Rupert Murdoch is an obsession of mine. Is it his handsome good looks or down under freewheeling ways? No, it's his ability to control the message through every corner of his vast News Corp empire and his access to power.
I just found out he's on the board of the Associated Press, according to today's mediabistro.com feed. The AP is not happy with questions about their fair and balanced attack dog Ron Fournier. So Ellen Hale, VP of Corporate Communications for the Associated Press, issued a talking points memo to AP senior managers which
Michael Calderone of Politico.com kindly shared. In the memo, Ms.

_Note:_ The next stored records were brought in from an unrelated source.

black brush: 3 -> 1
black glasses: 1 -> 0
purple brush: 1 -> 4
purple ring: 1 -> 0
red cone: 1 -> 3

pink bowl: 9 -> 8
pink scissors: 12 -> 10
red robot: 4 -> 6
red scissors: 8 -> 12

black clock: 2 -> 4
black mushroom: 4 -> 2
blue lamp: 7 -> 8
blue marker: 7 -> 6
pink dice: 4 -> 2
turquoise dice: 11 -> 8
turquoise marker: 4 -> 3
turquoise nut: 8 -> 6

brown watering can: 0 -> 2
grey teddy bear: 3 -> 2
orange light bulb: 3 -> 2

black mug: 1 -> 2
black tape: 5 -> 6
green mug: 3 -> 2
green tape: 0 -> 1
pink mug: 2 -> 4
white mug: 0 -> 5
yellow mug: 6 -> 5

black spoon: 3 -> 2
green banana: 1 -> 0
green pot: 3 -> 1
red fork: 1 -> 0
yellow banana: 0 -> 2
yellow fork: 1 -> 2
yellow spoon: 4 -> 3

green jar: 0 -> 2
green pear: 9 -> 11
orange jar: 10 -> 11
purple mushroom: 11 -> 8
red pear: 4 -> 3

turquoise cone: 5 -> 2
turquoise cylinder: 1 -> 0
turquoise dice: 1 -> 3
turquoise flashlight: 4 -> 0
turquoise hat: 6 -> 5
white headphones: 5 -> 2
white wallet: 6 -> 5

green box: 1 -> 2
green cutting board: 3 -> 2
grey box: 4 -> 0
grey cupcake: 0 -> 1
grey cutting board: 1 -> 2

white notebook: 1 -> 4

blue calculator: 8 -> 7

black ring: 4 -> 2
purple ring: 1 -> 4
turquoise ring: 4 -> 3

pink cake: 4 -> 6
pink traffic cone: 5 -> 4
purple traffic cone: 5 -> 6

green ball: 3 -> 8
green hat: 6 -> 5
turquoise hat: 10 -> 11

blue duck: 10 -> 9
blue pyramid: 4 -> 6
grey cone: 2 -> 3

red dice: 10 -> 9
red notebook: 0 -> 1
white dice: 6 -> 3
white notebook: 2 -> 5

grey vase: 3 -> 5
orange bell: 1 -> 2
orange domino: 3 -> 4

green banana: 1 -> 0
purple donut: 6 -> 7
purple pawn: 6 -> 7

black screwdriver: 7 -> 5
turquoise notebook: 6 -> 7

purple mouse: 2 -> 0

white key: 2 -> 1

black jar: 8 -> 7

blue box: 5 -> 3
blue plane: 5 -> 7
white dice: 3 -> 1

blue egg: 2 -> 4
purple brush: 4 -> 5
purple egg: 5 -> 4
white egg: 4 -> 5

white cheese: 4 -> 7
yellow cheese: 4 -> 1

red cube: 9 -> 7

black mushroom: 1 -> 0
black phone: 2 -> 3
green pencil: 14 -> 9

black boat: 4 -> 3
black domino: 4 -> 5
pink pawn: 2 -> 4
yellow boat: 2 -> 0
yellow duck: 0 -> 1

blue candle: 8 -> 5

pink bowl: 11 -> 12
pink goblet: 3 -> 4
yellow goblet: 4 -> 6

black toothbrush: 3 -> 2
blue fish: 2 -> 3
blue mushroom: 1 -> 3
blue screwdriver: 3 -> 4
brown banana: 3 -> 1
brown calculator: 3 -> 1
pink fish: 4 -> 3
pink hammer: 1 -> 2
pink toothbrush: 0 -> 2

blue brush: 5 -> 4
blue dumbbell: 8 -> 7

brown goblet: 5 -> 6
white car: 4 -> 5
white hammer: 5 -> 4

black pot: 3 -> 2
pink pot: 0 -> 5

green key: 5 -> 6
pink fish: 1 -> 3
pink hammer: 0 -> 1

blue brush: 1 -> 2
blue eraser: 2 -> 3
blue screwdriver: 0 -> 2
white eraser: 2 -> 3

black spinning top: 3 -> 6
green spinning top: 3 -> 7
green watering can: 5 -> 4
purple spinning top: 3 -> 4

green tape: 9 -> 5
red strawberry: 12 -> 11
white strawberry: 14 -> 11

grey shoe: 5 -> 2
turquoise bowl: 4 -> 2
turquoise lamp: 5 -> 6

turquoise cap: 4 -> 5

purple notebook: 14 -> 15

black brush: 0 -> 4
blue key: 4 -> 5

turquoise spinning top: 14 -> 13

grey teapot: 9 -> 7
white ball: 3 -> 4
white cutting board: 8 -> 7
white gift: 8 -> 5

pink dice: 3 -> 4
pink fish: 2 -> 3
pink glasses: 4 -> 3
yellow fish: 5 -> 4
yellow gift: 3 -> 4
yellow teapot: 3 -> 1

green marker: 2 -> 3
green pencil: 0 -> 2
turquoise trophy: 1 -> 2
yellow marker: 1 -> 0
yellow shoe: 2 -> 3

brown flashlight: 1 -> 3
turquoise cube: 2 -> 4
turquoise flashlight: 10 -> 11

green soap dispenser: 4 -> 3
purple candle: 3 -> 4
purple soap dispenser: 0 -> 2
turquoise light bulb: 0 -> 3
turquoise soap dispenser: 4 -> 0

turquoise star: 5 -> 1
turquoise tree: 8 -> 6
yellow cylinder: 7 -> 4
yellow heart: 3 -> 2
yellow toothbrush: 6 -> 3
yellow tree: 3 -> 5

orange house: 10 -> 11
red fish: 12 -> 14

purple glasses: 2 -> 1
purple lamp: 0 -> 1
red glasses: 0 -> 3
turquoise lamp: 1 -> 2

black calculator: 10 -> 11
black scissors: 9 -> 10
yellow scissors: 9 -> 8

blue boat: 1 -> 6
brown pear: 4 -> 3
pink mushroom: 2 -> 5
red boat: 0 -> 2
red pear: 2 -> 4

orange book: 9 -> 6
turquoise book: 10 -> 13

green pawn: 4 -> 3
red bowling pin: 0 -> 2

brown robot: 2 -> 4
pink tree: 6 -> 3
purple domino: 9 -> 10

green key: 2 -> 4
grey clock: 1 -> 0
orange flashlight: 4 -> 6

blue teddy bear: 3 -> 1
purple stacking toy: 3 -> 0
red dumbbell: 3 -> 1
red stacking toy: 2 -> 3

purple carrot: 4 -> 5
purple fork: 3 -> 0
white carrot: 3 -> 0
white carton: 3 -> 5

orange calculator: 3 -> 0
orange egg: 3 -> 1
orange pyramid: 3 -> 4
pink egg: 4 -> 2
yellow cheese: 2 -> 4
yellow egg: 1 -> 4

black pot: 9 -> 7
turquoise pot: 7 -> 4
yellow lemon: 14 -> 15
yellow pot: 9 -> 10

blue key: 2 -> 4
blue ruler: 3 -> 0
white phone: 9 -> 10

Hale also shaped her own truthiness with careful word choices.
Keith Olbermann took on Chuck Babington, AP writer, who seemed to have issued an analysis of Senator Obama's Thursday night convention speech while he was making it:
http://www.mediabistro.com/...
The New York Post, Murdoch's widely loathed/loved tabloid, had a cover yesterday of what appeared to be a father-son rifle-toting duo (they probably weren't rifles, maybe more zany killing tools, but those distinctions are not my strong suit) under the headline, "Storm Troopers". And the presentation was not ironic. (I tried to link to the cover but alas I couldn't find it on the internets.)
The two defiant ones were posed as lone minutemen warding off the hordes of looters bearing down on New Orleans. What a provocative image! It reminded me of the brave Klansmen riding to the rescue of white Southern womanhood in D.W. Griffith's "Birth of A Nation." It was designed to provoke fear.
Murdoch is an unchecked power with the ability to conjure up almost any message he wants and disseminate it instantly. He has politicians and corporations in his pocket. He is a kingmaker, the one they call to kiss his ring.